DATA PROVIDED section start

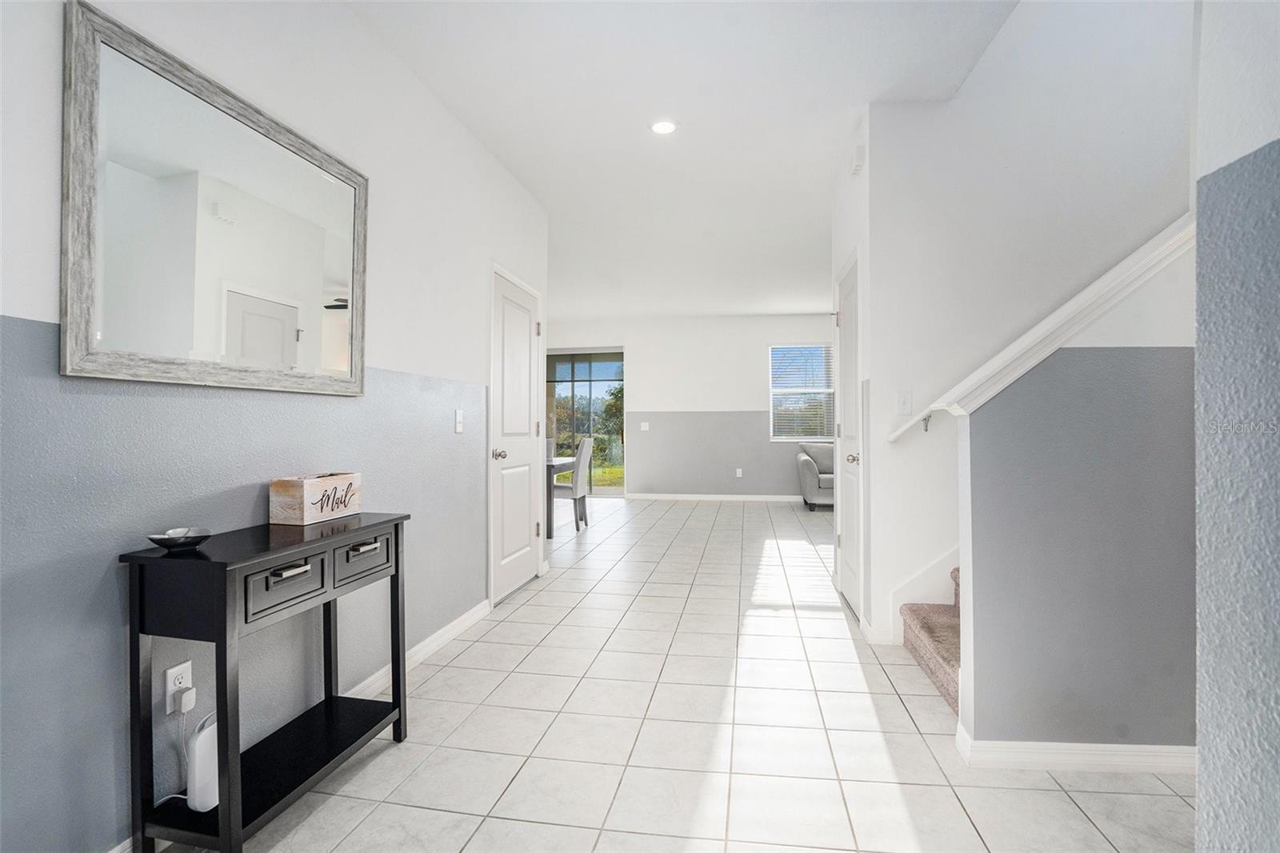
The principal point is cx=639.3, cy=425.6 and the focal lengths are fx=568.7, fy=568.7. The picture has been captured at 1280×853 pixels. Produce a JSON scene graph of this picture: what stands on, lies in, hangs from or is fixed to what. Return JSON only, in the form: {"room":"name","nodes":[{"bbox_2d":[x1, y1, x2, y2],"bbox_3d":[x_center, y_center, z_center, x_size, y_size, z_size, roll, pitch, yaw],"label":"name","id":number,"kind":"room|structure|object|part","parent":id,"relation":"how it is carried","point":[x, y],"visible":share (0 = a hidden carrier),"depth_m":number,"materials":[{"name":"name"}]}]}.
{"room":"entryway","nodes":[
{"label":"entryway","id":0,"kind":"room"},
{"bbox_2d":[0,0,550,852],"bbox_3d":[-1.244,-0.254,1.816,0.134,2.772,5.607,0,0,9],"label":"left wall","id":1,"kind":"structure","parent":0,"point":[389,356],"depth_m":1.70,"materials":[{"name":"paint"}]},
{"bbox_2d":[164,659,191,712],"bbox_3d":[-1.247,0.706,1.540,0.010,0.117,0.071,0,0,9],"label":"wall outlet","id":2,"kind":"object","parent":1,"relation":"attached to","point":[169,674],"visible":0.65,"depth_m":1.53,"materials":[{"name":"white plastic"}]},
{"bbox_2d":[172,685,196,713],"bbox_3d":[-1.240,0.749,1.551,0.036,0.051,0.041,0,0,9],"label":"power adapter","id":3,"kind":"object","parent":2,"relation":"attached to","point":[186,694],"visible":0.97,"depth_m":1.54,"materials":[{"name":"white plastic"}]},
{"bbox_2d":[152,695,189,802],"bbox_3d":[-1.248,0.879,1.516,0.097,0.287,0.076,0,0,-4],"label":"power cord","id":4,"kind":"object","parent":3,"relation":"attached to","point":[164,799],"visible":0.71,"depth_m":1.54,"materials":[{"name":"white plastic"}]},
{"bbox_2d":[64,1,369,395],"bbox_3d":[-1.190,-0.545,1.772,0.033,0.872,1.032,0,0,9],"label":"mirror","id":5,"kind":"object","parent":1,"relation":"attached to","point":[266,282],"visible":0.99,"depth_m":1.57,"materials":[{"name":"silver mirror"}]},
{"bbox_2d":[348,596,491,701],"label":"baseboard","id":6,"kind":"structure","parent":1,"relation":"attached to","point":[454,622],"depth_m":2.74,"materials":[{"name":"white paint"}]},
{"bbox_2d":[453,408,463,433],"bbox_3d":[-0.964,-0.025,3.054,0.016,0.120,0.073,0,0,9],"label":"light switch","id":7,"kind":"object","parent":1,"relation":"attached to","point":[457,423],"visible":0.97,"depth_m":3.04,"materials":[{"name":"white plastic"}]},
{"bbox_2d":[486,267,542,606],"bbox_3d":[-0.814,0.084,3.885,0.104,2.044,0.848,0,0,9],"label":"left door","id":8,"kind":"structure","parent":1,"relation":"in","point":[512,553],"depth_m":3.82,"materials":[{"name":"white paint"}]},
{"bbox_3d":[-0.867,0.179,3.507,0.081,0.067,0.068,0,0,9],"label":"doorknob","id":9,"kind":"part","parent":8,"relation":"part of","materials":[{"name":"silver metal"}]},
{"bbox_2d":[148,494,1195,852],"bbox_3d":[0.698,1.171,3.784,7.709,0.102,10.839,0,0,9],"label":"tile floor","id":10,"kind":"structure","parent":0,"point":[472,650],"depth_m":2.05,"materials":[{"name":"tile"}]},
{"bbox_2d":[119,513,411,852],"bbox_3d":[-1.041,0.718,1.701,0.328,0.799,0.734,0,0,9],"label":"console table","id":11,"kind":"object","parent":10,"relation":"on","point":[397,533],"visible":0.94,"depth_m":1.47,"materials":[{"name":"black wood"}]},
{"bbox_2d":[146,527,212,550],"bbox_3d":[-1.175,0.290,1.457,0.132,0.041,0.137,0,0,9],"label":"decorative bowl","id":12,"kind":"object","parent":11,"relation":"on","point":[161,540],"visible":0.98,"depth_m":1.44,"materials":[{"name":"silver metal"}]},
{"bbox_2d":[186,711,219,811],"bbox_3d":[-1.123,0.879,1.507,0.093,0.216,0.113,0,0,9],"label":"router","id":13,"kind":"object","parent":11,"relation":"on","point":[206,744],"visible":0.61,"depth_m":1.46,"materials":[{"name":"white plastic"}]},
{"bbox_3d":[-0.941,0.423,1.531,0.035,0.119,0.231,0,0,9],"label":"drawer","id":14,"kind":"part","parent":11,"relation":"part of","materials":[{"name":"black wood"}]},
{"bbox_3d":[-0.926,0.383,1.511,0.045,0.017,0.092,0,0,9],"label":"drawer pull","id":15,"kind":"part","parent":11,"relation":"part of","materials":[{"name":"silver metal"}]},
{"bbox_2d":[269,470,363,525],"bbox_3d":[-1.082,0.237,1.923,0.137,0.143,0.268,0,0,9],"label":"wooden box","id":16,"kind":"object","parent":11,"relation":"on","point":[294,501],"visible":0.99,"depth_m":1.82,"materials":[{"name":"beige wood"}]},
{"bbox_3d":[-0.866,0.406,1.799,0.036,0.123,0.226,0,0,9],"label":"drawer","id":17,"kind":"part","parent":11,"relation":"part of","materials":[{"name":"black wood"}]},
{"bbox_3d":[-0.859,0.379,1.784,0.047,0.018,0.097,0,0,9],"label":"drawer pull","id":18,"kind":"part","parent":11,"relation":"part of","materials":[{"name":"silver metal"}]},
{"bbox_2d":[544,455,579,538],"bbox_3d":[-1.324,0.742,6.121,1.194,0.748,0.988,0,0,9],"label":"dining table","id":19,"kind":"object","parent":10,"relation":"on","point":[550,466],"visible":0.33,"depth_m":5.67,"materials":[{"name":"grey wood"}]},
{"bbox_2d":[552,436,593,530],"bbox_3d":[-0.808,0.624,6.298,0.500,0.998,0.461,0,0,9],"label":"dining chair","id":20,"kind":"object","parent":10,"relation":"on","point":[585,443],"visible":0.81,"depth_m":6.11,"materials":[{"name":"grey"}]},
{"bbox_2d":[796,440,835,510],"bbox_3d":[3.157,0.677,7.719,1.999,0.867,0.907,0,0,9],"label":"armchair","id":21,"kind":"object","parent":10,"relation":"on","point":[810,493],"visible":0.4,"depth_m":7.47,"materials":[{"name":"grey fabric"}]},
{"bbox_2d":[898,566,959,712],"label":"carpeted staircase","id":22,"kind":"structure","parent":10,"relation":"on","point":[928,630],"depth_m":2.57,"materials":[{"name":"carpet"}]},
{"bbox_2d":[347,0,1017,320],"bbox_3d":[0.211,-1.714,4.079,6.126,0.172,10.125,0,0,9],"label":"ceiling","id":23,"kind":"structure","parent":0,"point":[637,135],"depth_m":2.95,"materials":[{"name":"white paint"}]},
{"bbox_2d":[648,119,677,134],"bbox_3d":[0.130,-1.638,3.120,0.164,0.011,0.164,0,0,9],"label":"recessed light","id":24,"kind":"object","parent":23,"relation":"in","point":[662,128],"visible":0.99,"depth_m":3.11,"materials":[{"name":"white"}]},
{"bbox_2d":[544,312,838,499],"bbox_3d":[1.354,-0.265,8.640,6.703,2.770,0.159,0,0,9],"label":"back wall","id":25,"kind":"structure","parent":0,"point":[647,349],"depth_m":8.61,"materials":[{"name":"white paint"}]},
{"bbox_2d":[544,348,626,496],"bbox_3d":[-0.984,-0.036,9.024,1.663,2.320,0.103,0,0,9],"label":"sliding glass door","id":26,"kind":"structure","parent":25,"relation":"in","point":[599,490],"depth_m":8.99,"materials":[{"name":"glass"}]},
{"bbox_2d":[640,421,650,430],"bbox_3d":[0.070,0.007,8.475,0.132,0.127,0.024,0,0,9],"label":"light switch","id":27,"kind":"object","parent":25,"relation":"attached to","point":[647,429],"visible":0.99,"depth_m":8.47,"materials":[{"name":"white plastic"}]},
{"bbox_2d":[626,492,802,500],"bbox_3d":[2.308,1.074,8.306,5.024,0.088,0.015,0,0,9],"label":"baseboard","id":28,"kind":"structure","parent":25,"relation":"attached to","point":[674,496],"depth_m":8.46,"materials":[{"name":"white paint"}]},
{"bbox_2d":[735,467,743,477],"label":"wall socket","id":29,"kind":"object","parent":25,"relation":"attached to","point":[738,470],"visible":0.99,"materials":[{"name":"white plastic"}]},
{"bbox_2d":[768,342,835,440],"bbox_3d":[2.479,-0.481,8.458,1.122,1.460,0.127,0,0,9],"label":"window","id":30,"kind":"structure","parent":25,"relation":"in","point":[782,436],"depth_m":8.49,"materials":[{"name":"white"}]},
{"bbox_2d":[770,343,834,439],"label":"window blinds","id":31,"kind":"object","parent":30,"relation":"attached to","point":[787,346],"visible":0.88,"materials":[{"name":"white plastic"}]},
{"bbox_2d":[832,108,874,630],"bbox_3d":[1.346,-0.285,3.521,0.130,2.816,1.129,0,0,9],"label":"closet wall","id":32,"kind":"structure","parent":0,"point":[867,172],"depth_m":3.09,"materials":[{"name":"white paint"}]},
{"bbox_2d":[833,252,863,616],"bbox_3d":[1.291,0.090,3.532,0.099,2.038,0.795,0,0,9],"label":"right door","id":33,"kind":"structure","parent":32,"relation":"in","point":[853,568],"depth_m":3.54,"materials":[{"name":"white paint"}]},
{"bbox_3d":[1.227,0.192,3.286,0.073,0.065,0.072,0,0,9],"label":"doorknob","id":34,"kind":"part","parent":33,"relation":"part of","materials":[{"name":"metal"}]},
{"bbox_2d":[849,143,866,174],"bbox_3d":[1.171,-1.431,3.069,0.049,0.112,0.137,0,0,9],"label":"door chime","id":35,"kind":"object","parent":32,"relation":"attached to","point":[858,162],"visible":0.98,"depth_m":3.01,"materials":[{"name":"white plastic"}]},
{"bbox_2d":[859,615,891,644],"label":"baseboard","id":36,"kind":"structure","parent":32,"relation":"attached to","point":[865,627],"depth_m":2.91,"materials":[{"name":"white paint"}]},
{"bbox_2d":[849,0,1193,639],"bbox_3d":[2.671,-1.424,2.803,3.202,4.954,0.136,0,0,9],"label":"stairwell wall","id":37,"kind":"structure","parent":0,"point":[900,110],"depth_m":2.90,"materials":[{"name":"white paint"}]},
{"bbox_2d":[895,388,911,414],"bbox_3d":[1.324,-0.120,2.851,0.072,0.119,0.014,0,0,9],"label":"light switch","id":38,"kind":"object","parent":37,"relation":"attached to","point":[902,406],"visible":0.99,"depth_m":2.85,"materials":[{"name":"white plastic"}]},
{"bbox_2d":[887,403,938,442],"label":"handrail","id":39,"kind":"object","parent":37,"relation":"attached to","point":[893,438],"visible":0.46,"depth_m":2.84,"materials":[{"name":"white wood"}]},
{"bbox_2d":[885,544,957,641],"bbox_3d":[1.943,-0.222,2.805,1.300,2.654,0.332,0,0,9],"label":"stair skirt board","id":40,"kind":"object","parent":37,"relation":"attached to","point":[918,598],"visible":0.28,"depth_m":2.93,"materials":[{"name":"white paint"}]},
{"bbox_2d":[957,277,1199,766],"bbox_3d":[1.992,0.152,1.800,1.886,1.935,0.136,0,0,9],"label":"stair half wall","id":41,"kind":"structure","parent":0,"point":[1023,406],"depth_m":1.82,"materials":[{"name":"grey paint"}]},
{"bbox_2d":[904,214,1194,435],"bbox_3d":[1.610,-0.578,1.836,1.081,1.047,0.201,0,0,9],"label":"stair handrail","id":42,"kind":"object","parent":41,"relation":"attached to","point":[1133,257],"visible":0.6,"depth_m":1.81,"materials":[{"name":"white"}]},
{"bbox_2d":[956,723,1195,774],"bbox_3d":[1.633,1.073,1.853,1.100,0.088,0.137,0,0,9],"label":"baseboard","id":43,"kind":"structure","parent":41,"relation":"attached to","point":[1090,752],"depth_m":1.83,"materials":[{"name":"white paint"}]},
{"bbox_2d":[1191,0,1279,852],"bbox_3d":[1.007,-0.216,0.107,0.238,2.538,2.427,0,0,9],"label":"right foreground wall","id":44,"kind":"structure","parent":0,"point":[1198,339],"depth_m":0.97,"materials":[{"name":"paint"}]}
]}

DATA PROVIDED section end

**DIRECTIONS FOR THIS TASK**: Provide every line from the material that contains the word "room".

**EXERCISE OUTPUT**:
The principal point is cx=639.3, cy=425.6 and the focal lengths are fx=568.7, fy=568.7. The picture has been captured at 1280×853 pixels. Produce a JSON scene graph of this picture: what stands on, lies in, hangs from or is fixed to what. Return JSON only, in the form: {"room":"name","nodes":[{"bbox_2d":[x1, y1, x2, y2],"bbox_3d":[x_center, y_center, z_center, x_size, y_size, z_size, roll, pitch, yaw],"label":"name","id":number,"kind":"room|structure|object|part","parent":id,"relation":"how it is carried","point":[x, y],"visible":share (0 = a hidden carrier),"depth_m":number,"materials":[{"name":"name"}]}]}.
{"room":"entryway","nodes":[
{"label":"entryway","id":0,"kind":"room"},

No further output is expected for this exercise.